アディルはすっかり静かになって、難しい顔をして黙り込んでいる。
「凄かったね!アディルにいさんは憧れの部隊の技を見れたのに、何で難しい顔しているの?」
「ああ、リルカ…。うちの軍と差がありすぎるんだ。」
「うちの軍?アディルにいさんは軍隊をもっているの?」
「いや、俺の親父は南の方の部族が治める地の軍で、将軍をやっている。俺の親父は歴戦の勇者で俺も小さい時からずっと訓練してきた。」
「わあ、偉いんだね。じゃあ、なんでアディルにいさんはここで幼年兵をやっているの?地元の軍に参加すれば良かったじゃない。」
「俺はこの軍を学ぶために留学しているんだ。近衛軍の圧倒的な強さの秘密を学んで持ち帰るために。だが、この軍は何もかもが違いすぎる。
実家の軍は、ここと比べたらオモチャのような盾と槍を持って、統制や指揮などと言えないくらいバラバラに突撃できれば良い方だ。
俺の親父は勇者と呼ばれるくらい強いけど、何人かが強いくらいではこの技術力や組織力は覆せない。
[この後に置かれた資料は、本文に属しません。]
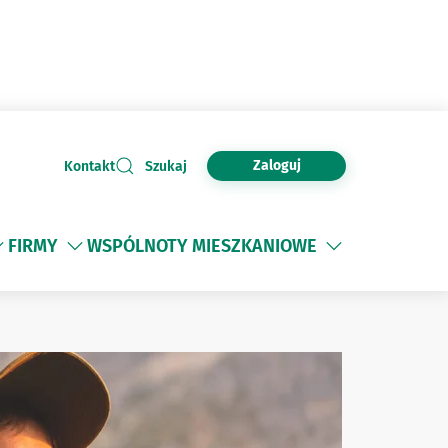
Zaloguj
Kontakt
Szukaj
FIRMY
WSPÓLNOTY MIESZKANIOWE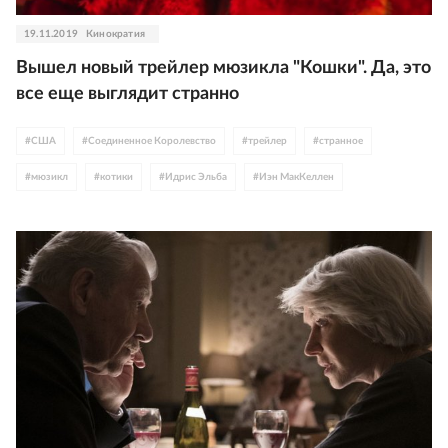
19.11.2019
Кинократия
Вышел новый трейлер мюзикла "Кошки". Да, это
все еще выглядит странно
#
США
#
Соединенное Королевство
#
трейлер
#
странное
#
мюзикл
#
котики
#
Идрис Эльба
#
Иэн МакКеллен
#
Джуди Денч
#
Тейлор Свифт
#
Том Хупер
残念だが近衛軍と実家の軍ではゾウとアリくらいの差がある。
何か良い所を持って帰ろうと考えても、あまりに差がありすぎて10年や20年かかってしまいそうだ。でも近衛軍はたった6~7年で作り上げられたと聞いている。
いったい何をどうすればいいんだ。」
「考えすぎるの良くないよ。とりあえず一緒に歌おうよ♪それで頑張って勉強して強くなって、アディルが大隊長になればいいじゃない。そしたらどうすればいいか分かるよ絶対!」
「はは、まあ、そうだな。今考えても無理だ。ありがとうリルカ。」
アディルがあまりにも難しい顔をして悩んでいるから、適当な気休めを言ってみる。
少し気が紛れたみたいで私の頭を撫でてくれた。
でも帰ってから一人で考え込むんだろうな。アディルは真面目だからなぁ。
大楯と短槍の使い方を教えてもらったあとは、最後に大楯と短槍を使った一対一の模擬戦。
大楯は本物だけど、短槍は練習用の穂先のないもの。